John Billard : Tout d'abord, je précise que je succède à Claude Térouinard, mon prédecesseur à la tête de l'Association des Maires Ruraux de l'Eure-et-Loir et toujours maire de Châtillon-en-Dunois. L'un de ses objectifs était d'apporter à cette instance un certain renouvellement "générationnel ". Aussi, je vais déjà voir comment cela fonctionne dès le 9 février, date de la première séance.

Ensuite, même si je ne suis pas le seul, un maire très rural au sein de cette instance doit contribuer à apporter une vision et une expérience différente d’autres élus qui pourraient parfois avoir une approche biaisée de la réalité. Si les mêmes règles et normes s'appliquent à tous, chacun vit ces éléments de manière spécifique !

Mon expérience de la gestion d'une mairie grâce (ou à cause de) difficultés de personnel communal depuis deux ans, m'obligent à gérer 80 % de la charge administrative. Il y a beaucoup de choses à dire sur ce point... Nos obligations de gestion sont aussi contraignantes que certaines normes non adaptées et/ou réalisables pour une commune de - de 500 à 1000 habitants.

Avez-vous une idée qui vous tient particulièrement à cœur que vous souhaitez en particulier défendre en qualité de maire rural ?

D'abord le statut de l'élu, qui doit être revu pour permettre à tous les citoyens, de toutes catégories sociales, d'être élu et représentant du peuple. Pour cela, il est nécessaire de réformer, et bien sûr de diminuer le nombre de communes.

Attention, je ne dis pas qu'il faudrait supprimer à tout va, et n'importe comment. Par exemple, des critères de superficie, d'accessibilité doivent entrer dans l'organisation territoriale. Je préfèrerais une France avec moins de communes mais avec une diversité sociale d'élus plus importante, plus représentative.
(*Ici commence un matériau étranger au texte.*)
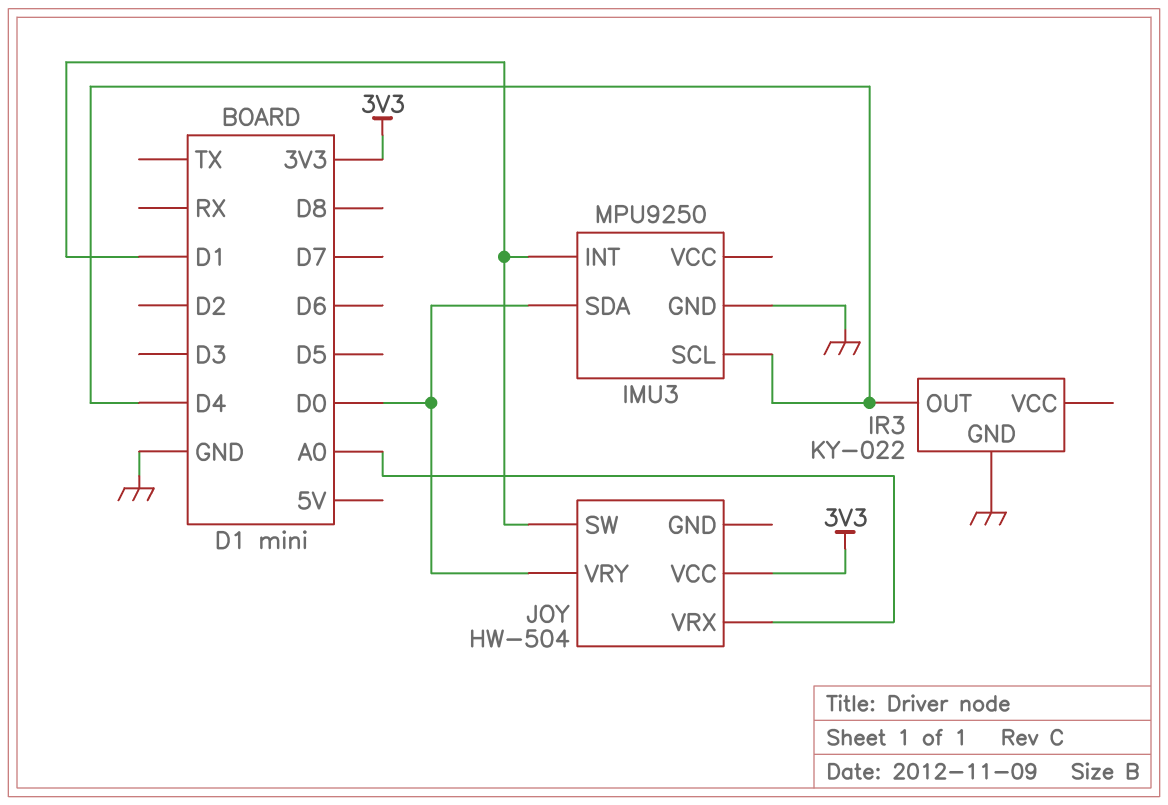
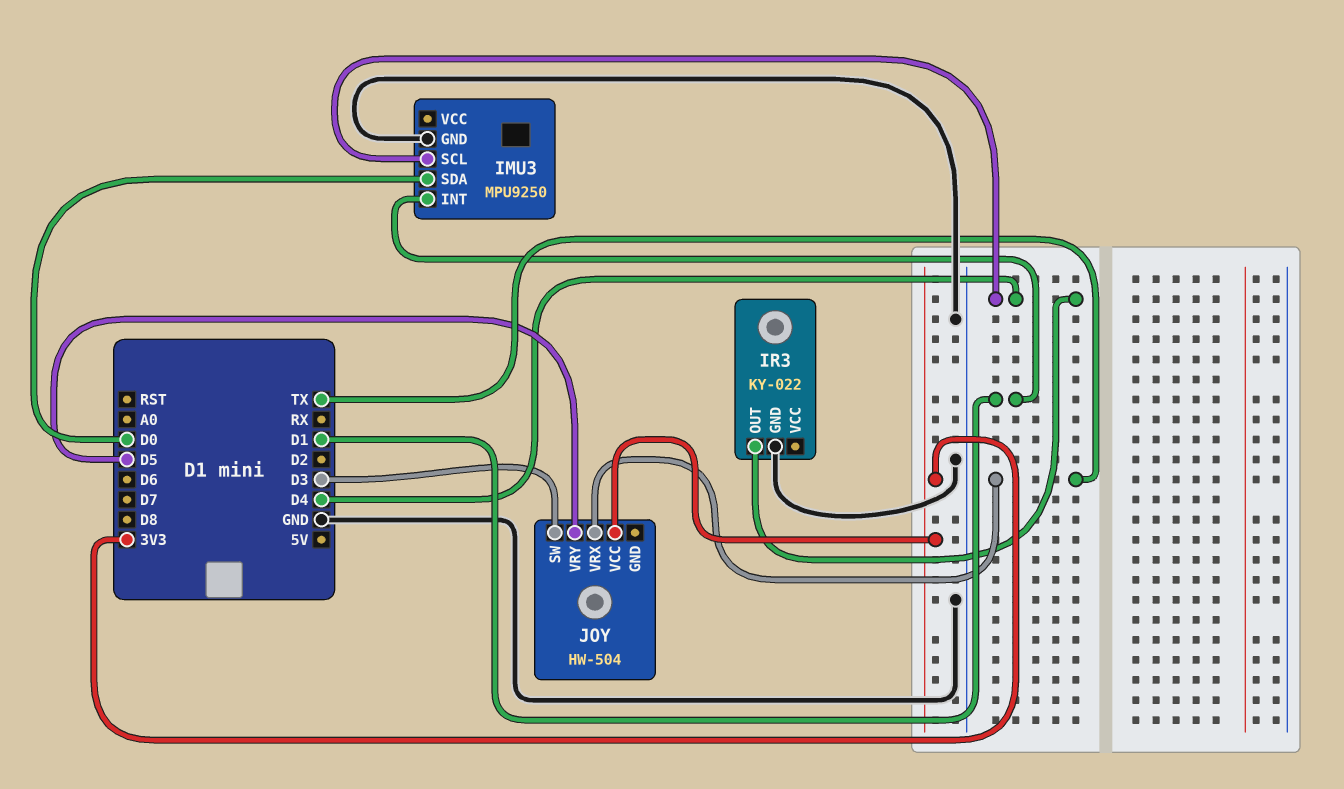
JOY pin SW: D1 -> D3
JOY pin VRX: A0 -> TX
JOY pin VRY: D0 -> D5

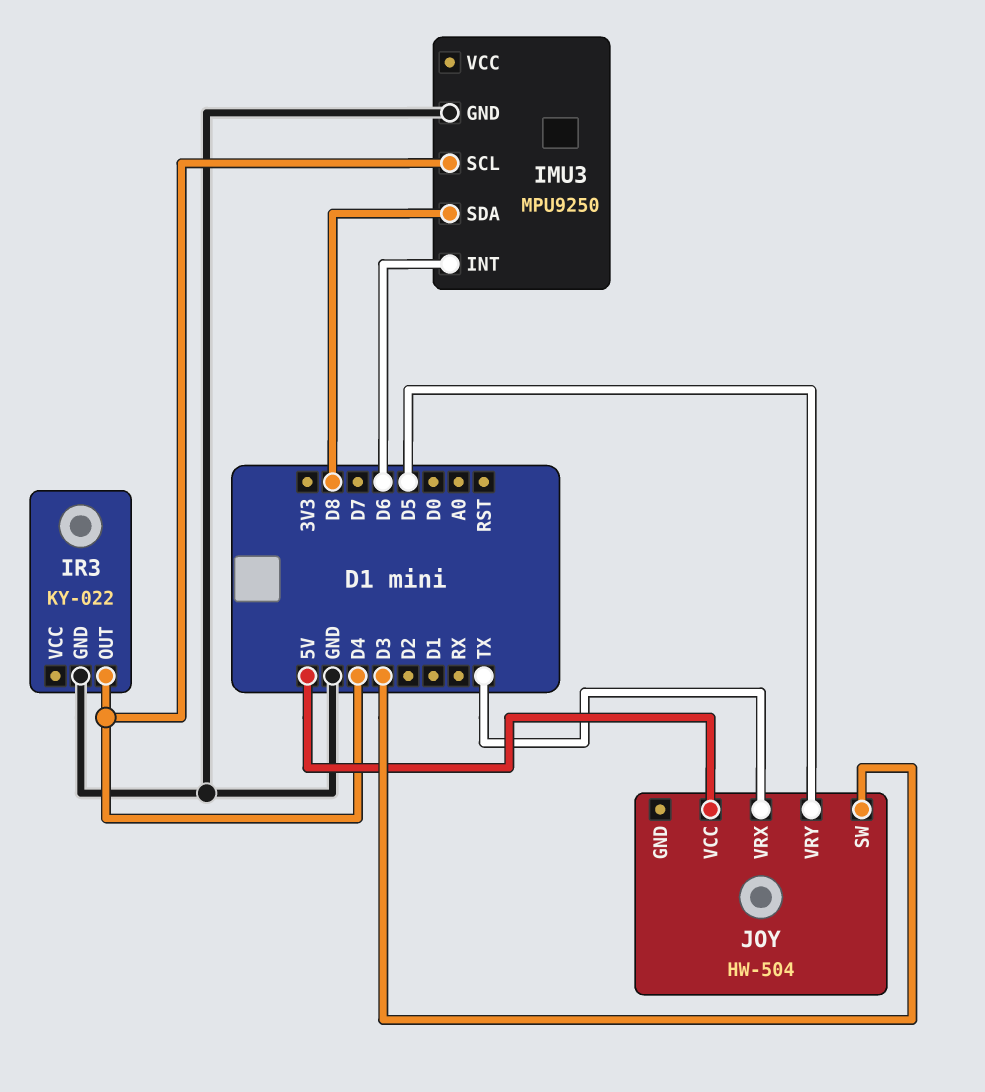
IMU3 pin INT: D1 -> D6
IMU3 pin SDA: D0 -> D8
JOY pin VCC: 3V3 -> 5V

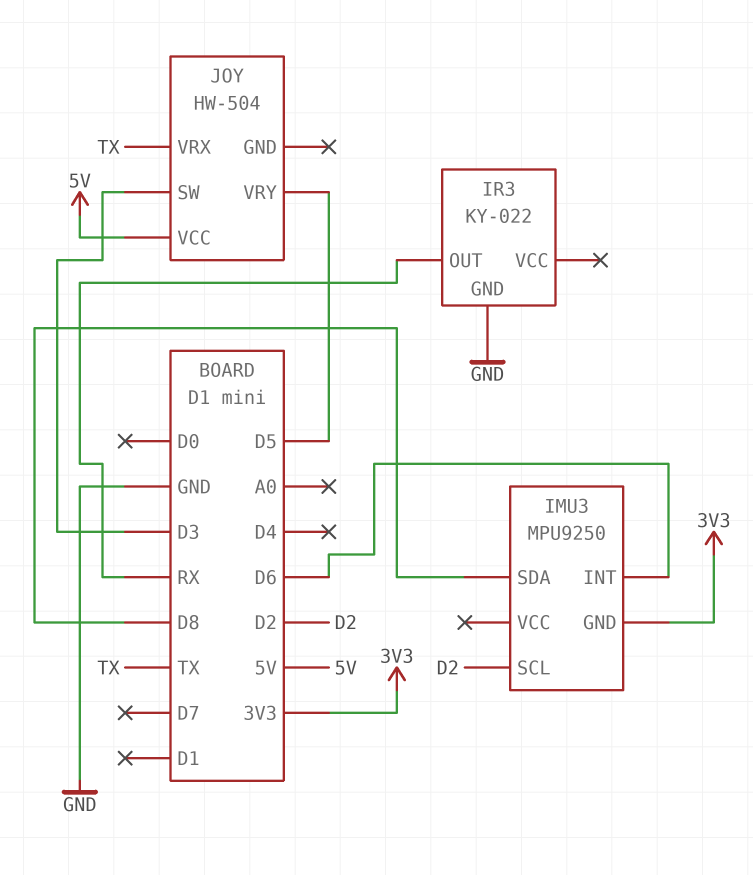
IMU3 pin GND: GND -> 3V3
IMU3 pin SCL: D4 -> D2
IR3 pin OUT: D4 -> RX

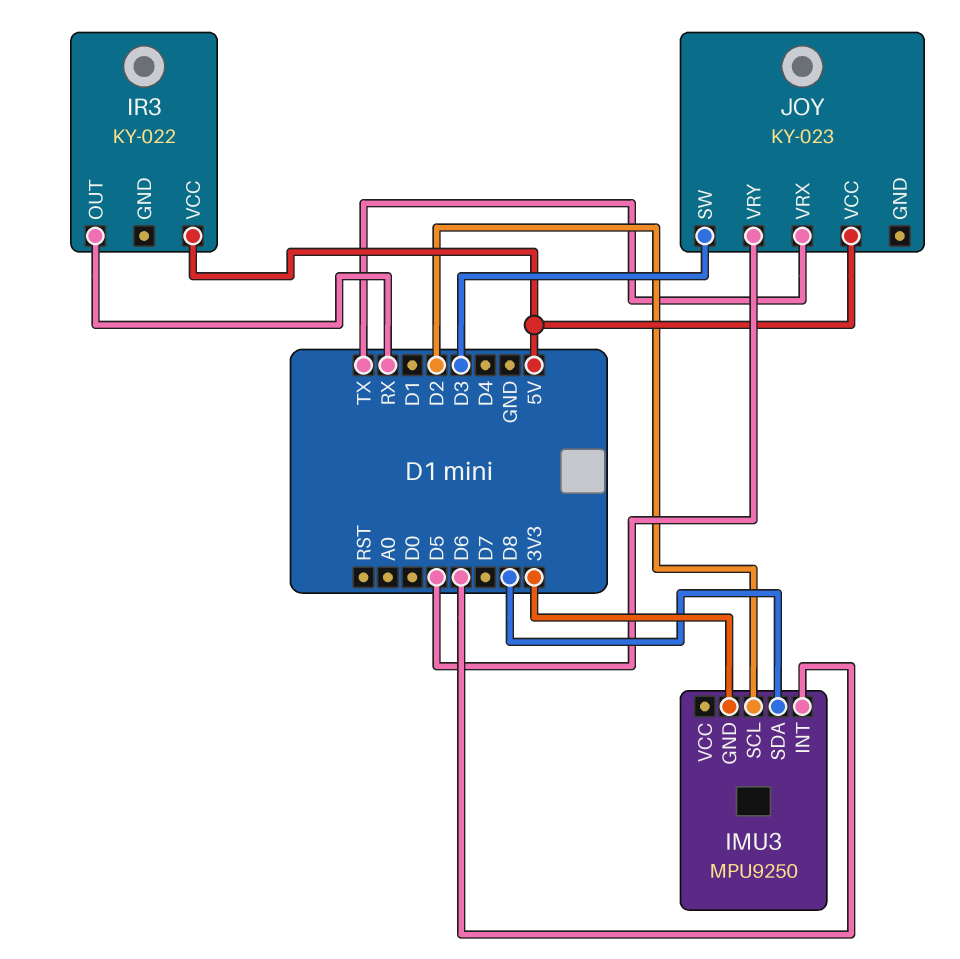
IR3 pin GND: GND -> none
IR3 pin VCC: none -> 5V
JOY: HW-504 -> KY-023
Je ne pense pas qu'il faille toujours compter sur les aides mises à disposition, par le Conseil général, par la Communauté de communes, par l'Etat. Si l'on veut garder sa liberté et sa compétence générale, il faut se donner les moyens d'être indépendant. On ne pourra pas augmenter significativement les impôts communaux. L'Etat ne pourra pas indéfiniment augmenter sa part dans nos finances locales. Il faut inventer un autre modèle.

Et cela passe par un regroupement de quelques communes (ne pas confondre avec les communautés de communes, qui ne sont que des machines à développer les services à la population dans les communes centres), regroupement qu'il faudra un jour avoir le courage de faire.

Autre point qui me vient à l'esprit : les intercommunalités à 20, 30, 40 communes seront ingérables de par le nombre de représentants siégeant aux conseils communautaires, aux bureaux, etc. Or, une intercommunalité de 40 communes aujourd’hui passant par exemple à 20 maires serait plus simple à gérer. De plus, une commune plus grande a plus de poids au sein même de sa communauté de communes.

L'expérience acquise lors des échanges en CDCI, et les débats opportunistes générés dans l’intercommunalité dans laquelle je siège a fini par me convaincre qu'avec 320 habitants, je ne pesais rien. Alors que si j'associais ma commune, à celle voisine de 800 habitants, à nous deux nous pourrions peser pour une plus juste répartition des investissements sur le territoire intercommunal.